## Page extract
• • • •

I'm hoping to implement LIRS in the simulator this weekend to improve my familiarity with it. I included Jackrabbit's and Infinispan's versions for comparison. So far LIRS is always a top performer, usually on par with ARC. In the case of looping patterns (e.g. glimpse) ARC degrades to match an LRU while LIRS retains a high hit rate. So LIRS appears to be the more robust algorithm.

In a few cases Infinispan's implementation has a significantly better hit rate over Jackrabbit's. For example multi2 is 50.5% and 41% respectively. I haven't looked into why that's the case, but I suspect its due to the size of the non-resident queue. Perhaps using the simulator we can determine the optimal tuning parameters.

Once I my own adaption of LIRS in place, I should feel familiar enough with the policy to try to implement it in Caffeine.

wburns commented 9 years ago

My guess is the difference in hit ratio would be related to using a segment based implementation. The more segments you have the greater the chance of something getting evicted earlier than if you had a an eviction taking into account all entries.

ben-manes commented 9 years ago

That's a good point, but not the issue. Since this is for evaluating the hit rate and not concurrency the number of segments was set to 1 to avoid that issue. The related code is here.

wburns commented 9 years ago

Ah, yes with 1 segment I would expect it to be the same. In that case I agree the only thing I can think of is the non resident queue size being bounded or not. Btw thanks for the update :+1:

thomasmueller commented 9 years ago

I suspect its due to the size of the non-resident queue.

• • • •

## Saved entries
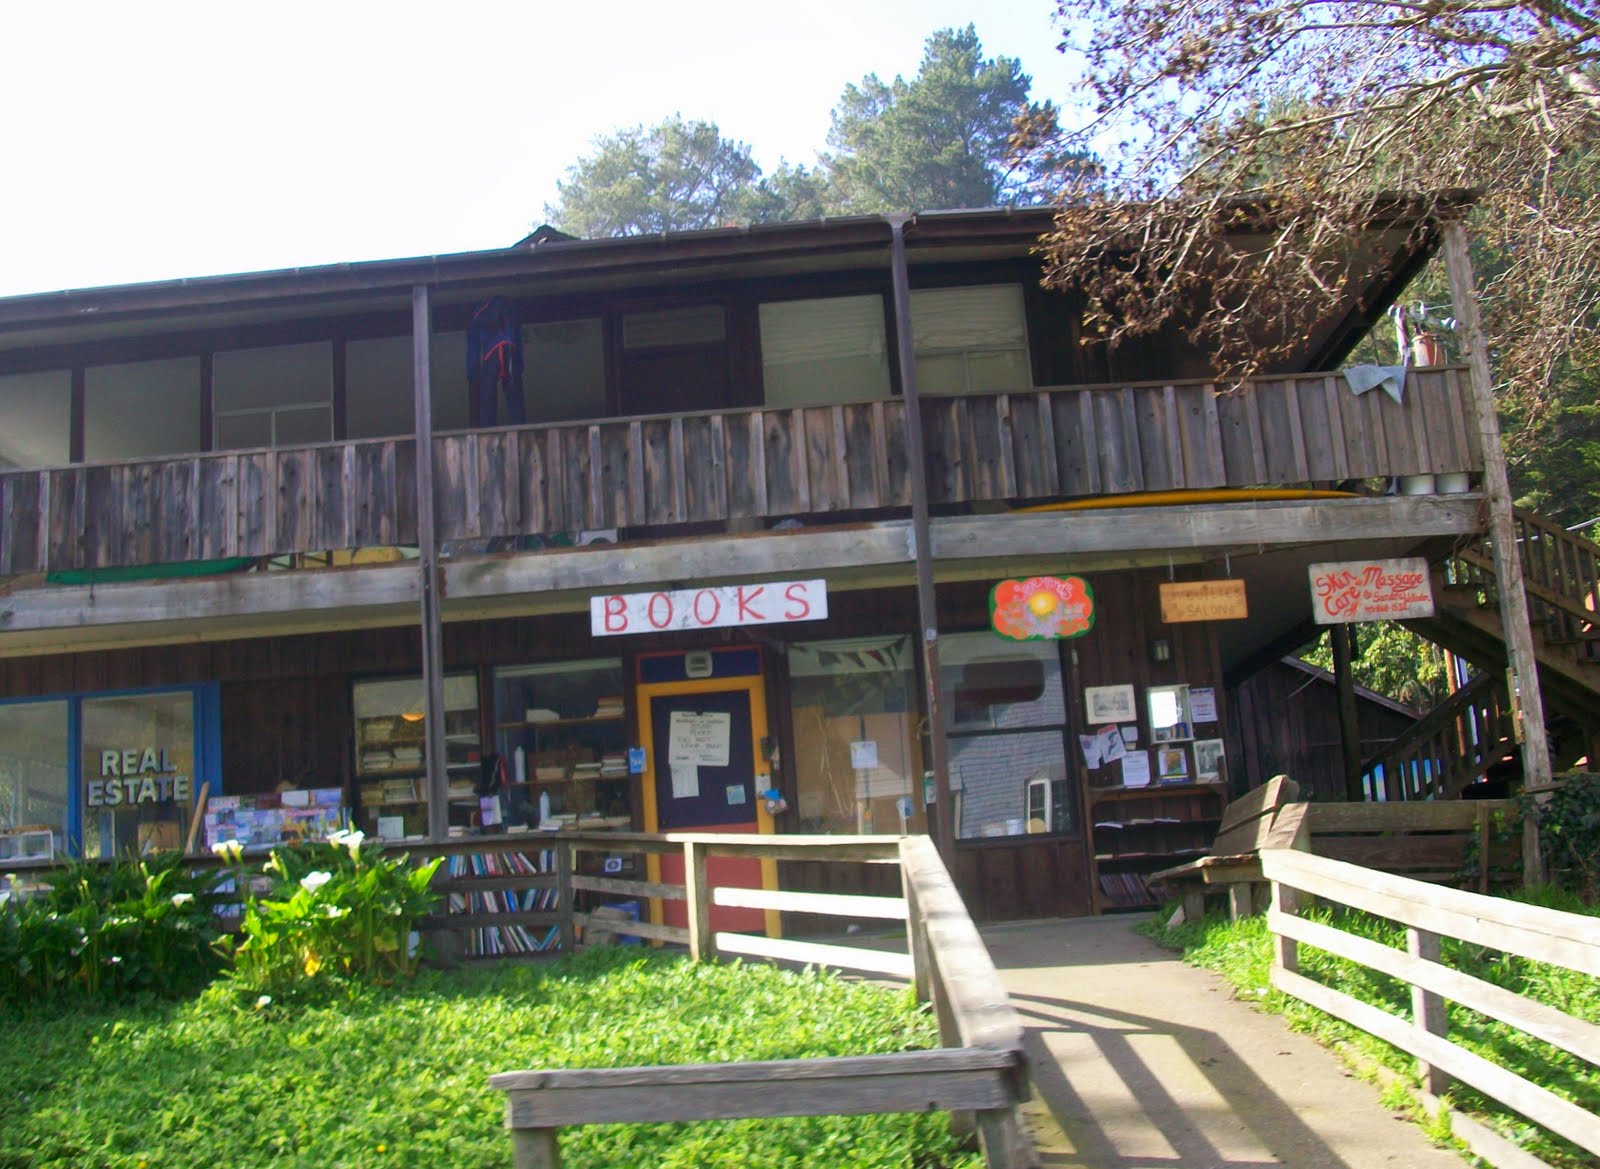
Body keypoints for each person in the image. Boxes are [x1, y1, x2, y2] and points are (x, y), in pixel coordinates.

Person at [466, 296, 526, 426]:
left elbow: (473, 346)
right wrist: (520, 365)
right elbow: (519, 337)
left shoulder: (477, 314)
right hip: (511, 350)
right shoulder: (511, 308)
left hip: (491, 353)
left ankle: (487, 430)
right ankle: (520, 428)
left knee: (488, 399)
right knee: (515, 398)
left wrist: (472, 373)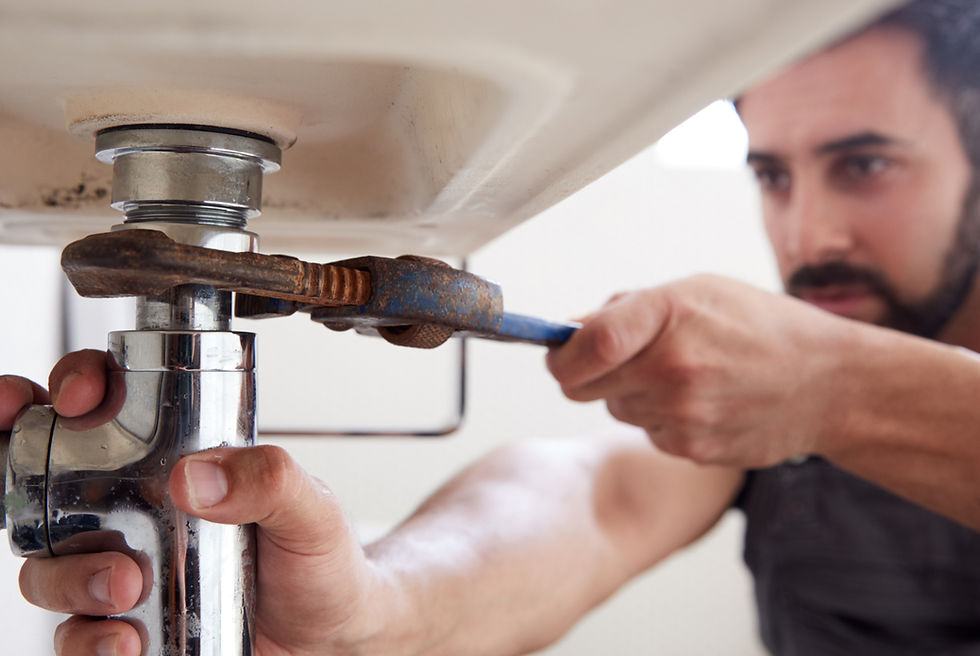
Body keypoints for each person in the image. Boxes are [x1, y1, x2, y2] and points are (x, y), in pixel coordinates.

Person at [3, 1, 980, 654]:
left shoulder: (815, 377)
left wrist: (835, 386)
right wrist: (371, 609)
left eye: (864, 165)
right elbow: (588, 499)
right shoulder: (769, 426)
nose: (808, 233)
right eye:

• • • •

## Tasks to complete
1: List every distinct username that appears in a "commented" line of the LIRS cache discussion.
2: Answer these questions from the LIRS cache discussion, one per line:
(a) What hit rates are given for multi2 with Infinispan's and Jackrabbit's implementations?
(b) To what number was the segment count set for the hit rate evaluation?
(c) With looping patterns, what does ARC degrade to match?
3: Carry on the LIRS cache discussion, starting after its final line.

## Your written answers
1: wburns, ben-manes, thomasmueller

2:
(a) 50.5% for Infinispan's and 41% for Jackrabbit's.
(b) 1.
(c) An LRU.

3:
I suspect that too. I guess the non-resident queue size of the Jackrabbit implementation is too short for many use cases. It probably makes sense to make it at least 3 times bigger. It would be good to have real-world traces to find out what works best. Plus, make the queue size configurable. Sometimes, the keys use very little memory compared to the values, but sometimes that's not the case. I wonder if the memory usage of keys should be taken into account.

ben-manes commented 9 years ago

If you can ping your network to capture trace data that would help. I'll do the same.

I'd prefer not exposing the queue size parameter as an implementation leak, too expert level of a configuration, and no one will actually tune it. ARC uses a total of 2N size (N resident, N non-resident).

The degradation is only on a few traces and stays above LRU. I think the current parameters are acceptable, but tuning it based on data would be very cool.

thomasmueller commented 9 years ago

capture trace data

I'm still working on that. I'm adding way to capture traces for Apache Jackrabbit Oak (using log level "trace"), so that getting real-world data should get easier.

I had a look at the traces that cache2k uses, but (for my taste) the traces have relatively little data (cache sizes are small, and the number of captured traces is relatively small).

ben-manes commented 9 years ago

Sorry I lost a little momentum on this as well.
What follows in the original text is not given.